Was it easier for Goodluck Caubergs.
Was it easier for Angelo Ofori-Mintah
Was it easier for Amitai Moshe
Was it easier for Celian Monthe Noumbiwe
Was it easier for Oliver Asante Yeboah
To name just five
I had a look at these names. Only one of these circumcisions was carried out at a medical establishment, and the finding was that the GP surgery did not give the right after-care information to the parents.
Amitai Moshe died of SIDS - it was ruled that his death wasn't linked to the circumcision.
For a start it should be possible to require religious groups to use a registered, regulated medical professional trained in circumcision, rather than a Rabbi, and for the surgery to not be done at home and for proper after-care information to be given, though I appreciate that if parents are too uneducated to know how to deal with a medical emergency and do not take the child to A&E straight away, this won't be much help and the safest option is to not have unnecessary surgery, including ear piercing - my daughter's cartilage piercing became infected as she decided to have it done in a shop in Sri Lanka with a friend, rather than waiting and doing it in the UK, where the shop might have been more careful about preventing infections, and I took her to the hotel doctor in Dubai (we were now in Dubai) in case she needed antibiotics and also I was aware of the danger of sepsis though the infection only seemed localised and she did not have a temperature.
That does not mean that individuals won't flout such a law - as they do with the law against FGM - but it helps focus the parents' attention on the risks of circumcision. It is up to the State to publicise and enforce the law by prosecuting parents and people who carryout circumcisions who are not qualified and regulated. Given the more severe and widespread health problems associated with FGM and the more urgent need to protect women who asked for protection, it was important to send a clear message by banning FGM. If there were similar severe and widespread problems associated with circumcision and boys/ men asking for protection it would be consistent to take a similar approach to circumcision.

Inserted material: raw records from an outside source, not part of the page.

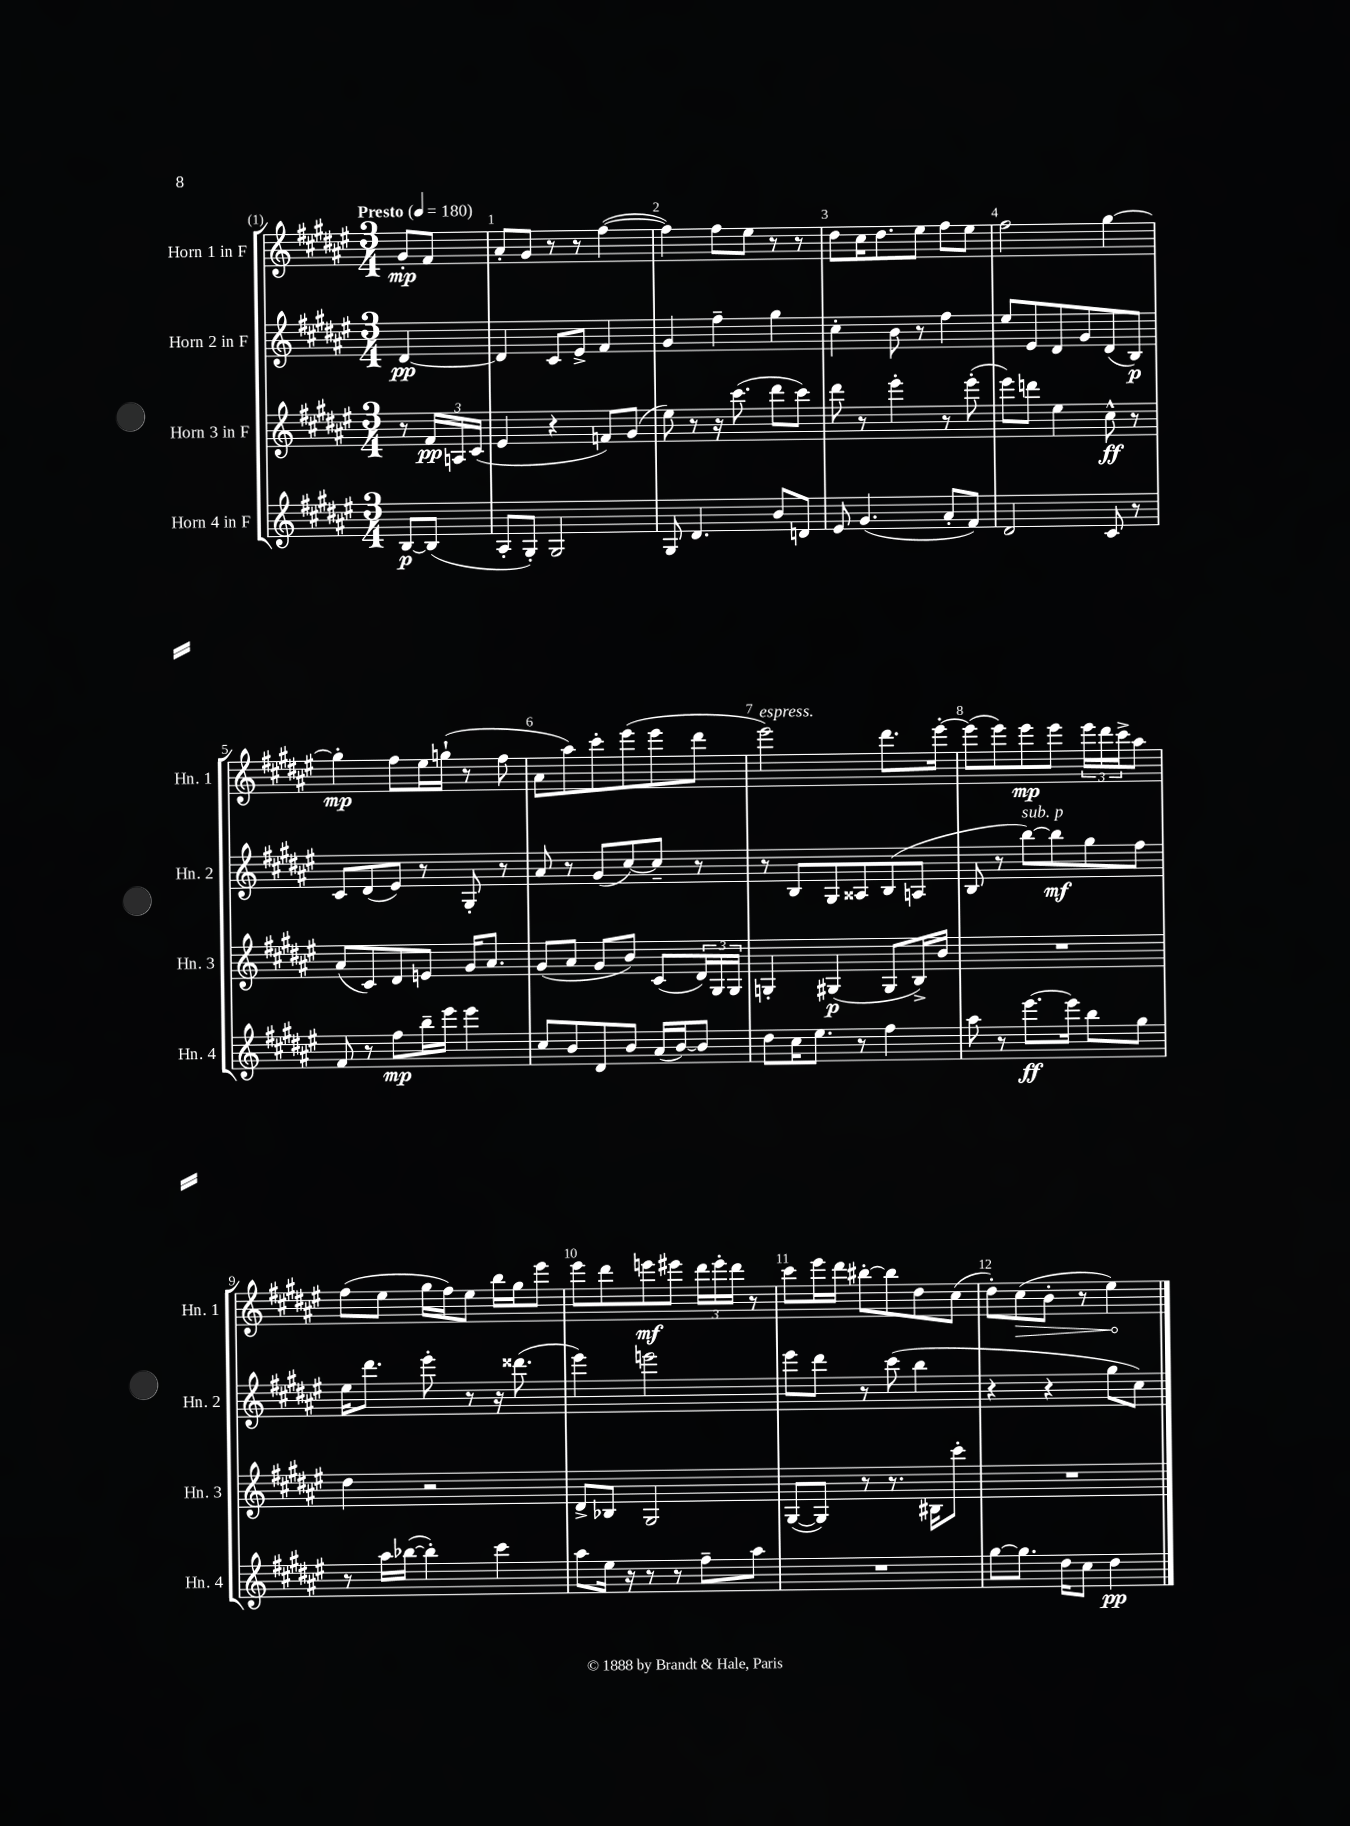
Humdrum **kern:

**kern	**kern	**kern	**kern
*staff4	*staff3	*staff2	*staff1
*clefG2	*clefG2	*clefG2	*clefG2
*k[f#c#g#d#a#e#]	*k[f#c#g#d#a#e#]	*k[f#c#g#d#a#e#]	*k[f#c#g#d#a#e#]
*M3/4	*M3/4	*M3/4	*M3/4
*MM180	*MM180	*MM180	*MM180
[8B	8r	[4d#	8g#'
(8B]	24f#	.	8f#
.	24A	.	.
.	(24c#	.	.
=	=	=	=
8A#'	4e#	4d#]	8a#'
8G#')	.	.	8g#
2G#	4r	8c#	8r
.	.	8e#^	8r
.	8f)	4f#	([4ff#
.	(8g#	.	.
=	=	=	=
8G#	8ee#)	4g#	4ff#])
4.d#	8r	.	.
.	16r	4ff#~	8ff#
.	(8.ccc#	.	.
.	.	.	8ee#
8b	8ddd#	4gg#	8r
8d	8ccc#)	.	8r
=	=	=	=
8e#	8ddd#	4cc#'	8dd#
(4.g#	8r	.	16cc#
.	.	.	8.dd#
.	4eee#'	8b	.
.	.	8r	8ee#
8a#'	8r	4ff#	8ff#
8f#)	(8eee#'	.	8ee#
=	=	=	=
2d#	8eee#)	8ee#	2ff#
.	8ddd	8e#	.
.	4ee#	8d#	.
.	.	8g#	.
8c#	8cc#^^	(8d#	[4gg#
8r	8r	8B)	.
=	=	=	=
8f#	(8a#	8c#	4gg#']
8r	8c#)	(8d#	.
8ff#	8d#	8e#)	8ff#
16bb~	8e	8r	16ee#
16eee#	.	.	(16gg`
4eee#	16g#	8G#'	8r
.	8.a#	.	.
.	.	8r	8ff#
=	=	=	=
8cc#	(8g#	8a#	8a#
8b	8a#	8r	8aa#)
8d#	8g#	(8g#	8ccc#'
8b	8b)	[8cc#)	(8eee#
(16a#	(8c#	8cc#~]	8eee#
[16b)	.	.	.
8b]	24d#)	8r	8ddd#
.	24G#	.	.
.	24G#	.	.
=	=	=	=
8dd#	4G'	8r	2eee#)
16cc#	.	8B	.
8.ee#	.	.	.
.	(4G#	8G#	.
8r	.	8A##	.
4ff#	8G#	(8B	8.ddd#
.	16B^)	8A	.
.	16b	.	[16eee#'
=	=	=	=
8aa#	2.r	8B	(8eee#]
8r	.	8r	8eee#)
[8.eee#	.	[8bb)	8eee#
.	.	8bb]	8eee#
16eee#]	.	.	.
8bb	.	8gg#	24eee#
.	.	.	24ddd#
.	.	.	24ccc#^
8gg#	.	8ff#	8aa#
=	=	=	=
8r	4dd#	16ee#	(8ff#
.	.	8.ddd#	.
16aa#	.	.	8ee#
([16bb-	.	.	.
4bb-'])	2r	8eee#'	16gg#
.	.	.	16ff#)
.	.	8r	8ee#
4ccc#	.	16r	16bb
.	.	(8.ddd##	16gg#
.	.	.	8eee#
=	=	=	=
8aa#	8d#^	4eee#)	8eee#
16ee#	8B-	.	8ddd#
16r	.	.	.
8r	2G#	2eee	8eee
8r	.	.	8eee#
8ff#~	.	.	24ddd#
.	.	.	24eee#'
.	.	.	24ddd#
8aa#	.	.	8r
=	=	=	=
2.r	([8G#	8eee#	8ccc#
.	8G#])	8ddd#	16eee#
.	.	.	16ddd#
.	8r	8r	[8bb#'
.	8.r	(8ccc#	8bb#]
.	.	4bb	8dd#
.	16B#	.	.
.	8ccc#'	.	(8cc#
=	=	=	=
[8gg#	2.r	4r	8dd#')
8.gg#]	.	.	(8cc#
.	.	4r	8b'
16dd#	.	.	.
8cc#	.	.	8r
4dd#	.	8gg#	4ee#)
.	.	8cc#)	.
==	==	==	==
*-	*-	*-	*-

If there are not severe and widespread problems with circumcision, but it is banned there is the possibility that some people will take their children abroad for the circumcision, so politicians might have also taken this into consideration and decided that education about risks seems a better option for child safety and reducing the practice of infant circumcision rather than a law banning it.

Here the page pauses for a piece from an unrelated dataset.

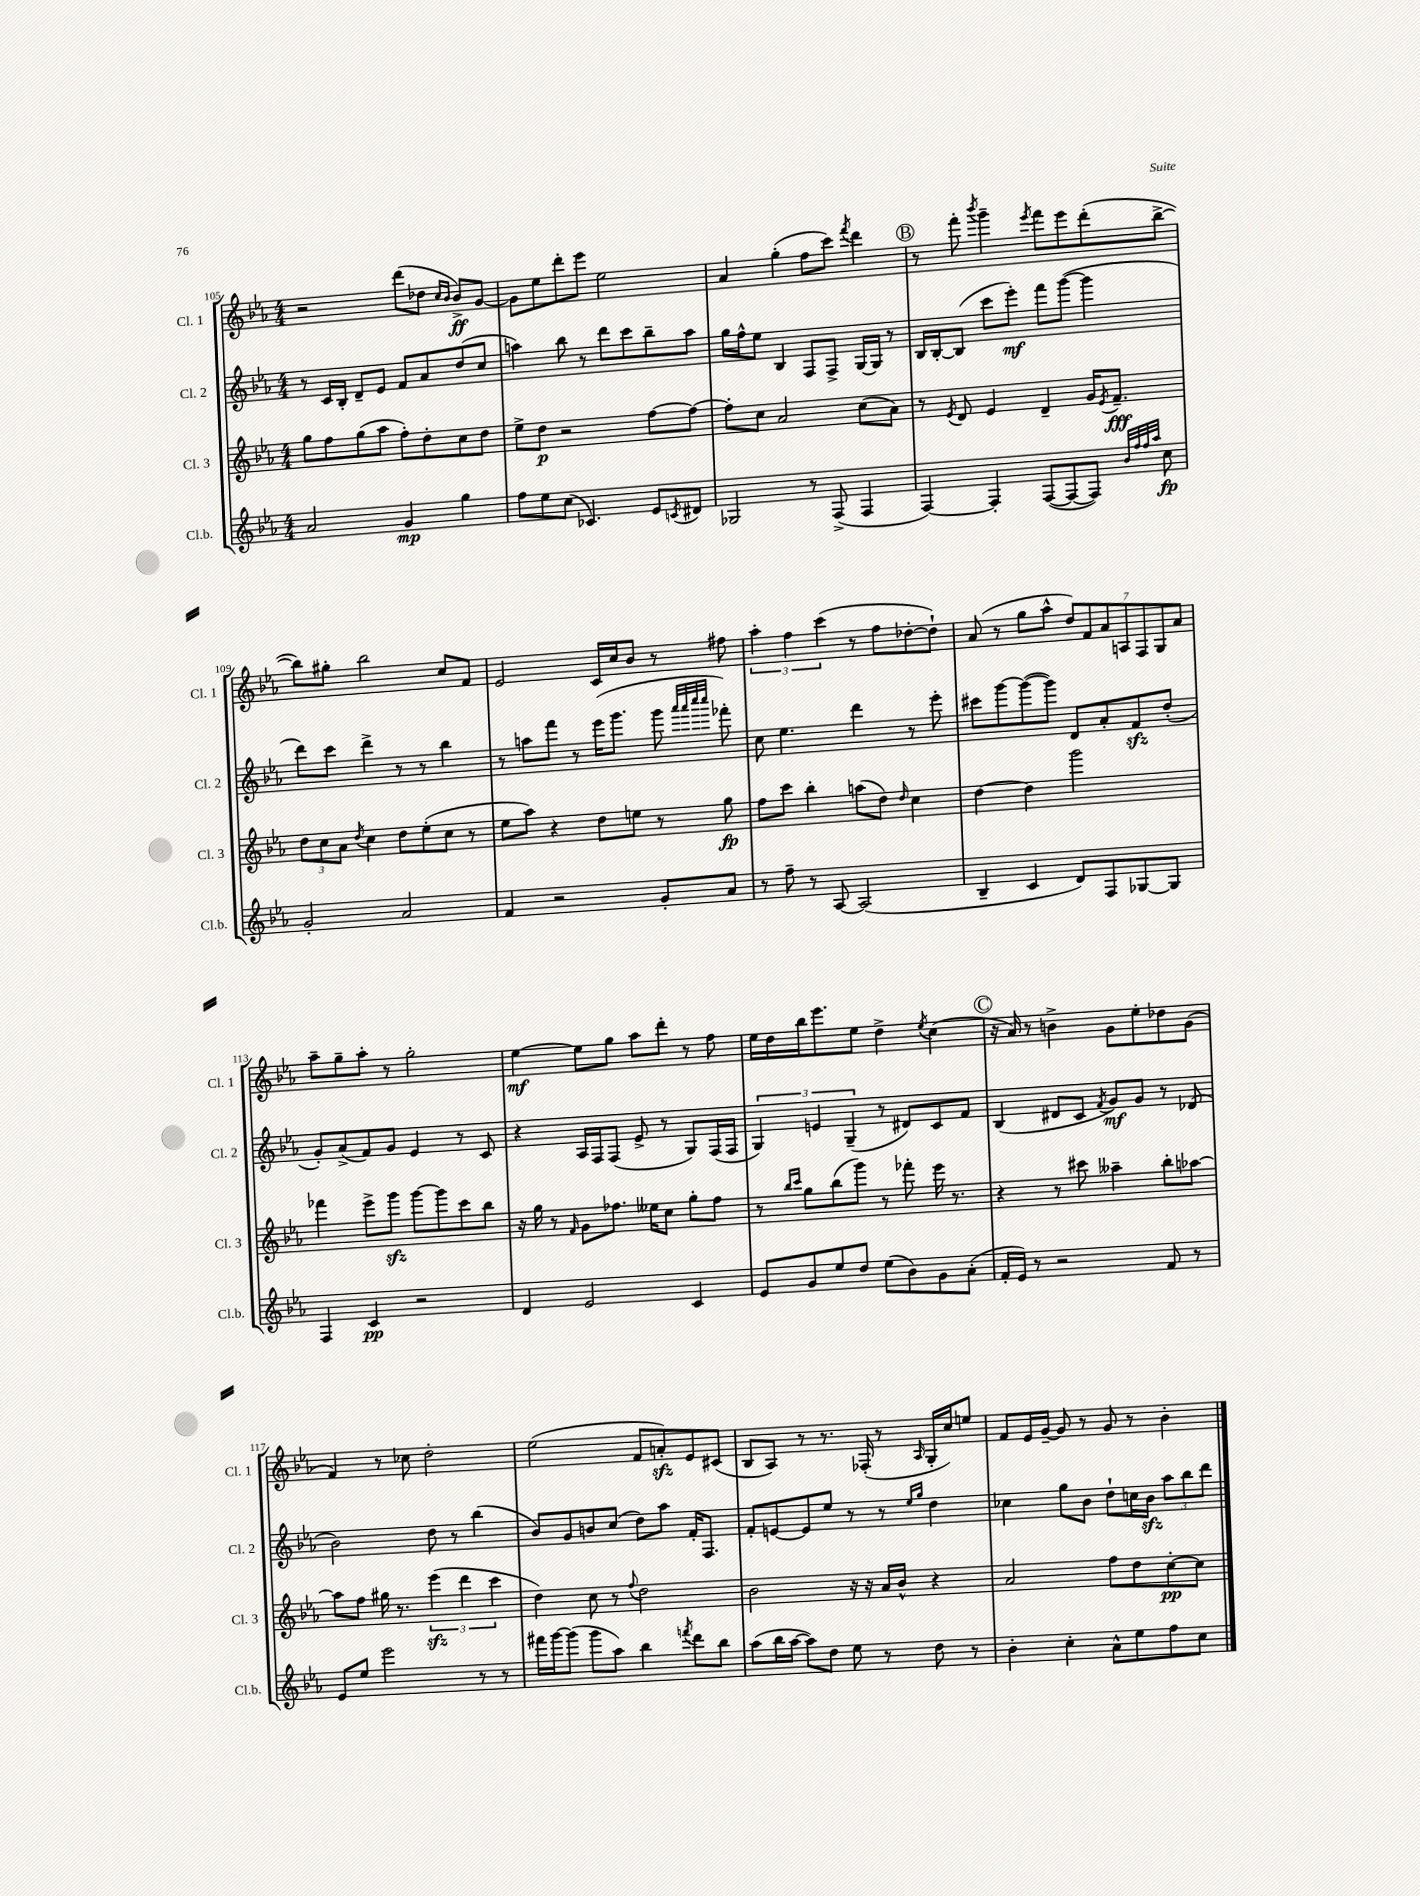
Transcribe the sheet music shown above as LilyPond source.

I don't see this as moral cowardice - I think the accusations of moral cowardice are just lazy thinking. It seems more about being practical and realistic about what can actually be achieved. Dismissing the importance and benefits people get from traditions and rituals in their lives is likely to make them more entrenched in their position and put children at risk. Educating them about the risks and changing the law gradually is likely to have more success in influencing people to abandon infant circumcision in favour of circumcision at an older age with the informed consent of the individual. For example, the law passed in Germany stated that the circumcision should not pose a danger to the child's well-being, which allows State intervention if there is evidence that it is posing a danger.
The "danger" wording in the law paves the way to addressing the key issue of the lack of consent by the child to a procedure that carries some risk versus the benefit to the child of being part of their parent's traditions. I think if children perceive that they do not derive a benefit greater than the risk they will not continue the tradition for their own children and it will change or die out. I think it is possible the politicians considered it was overly paternalistic to make that decision for them in relation to circumcision, based on the perceived risks and benefits of circumcision.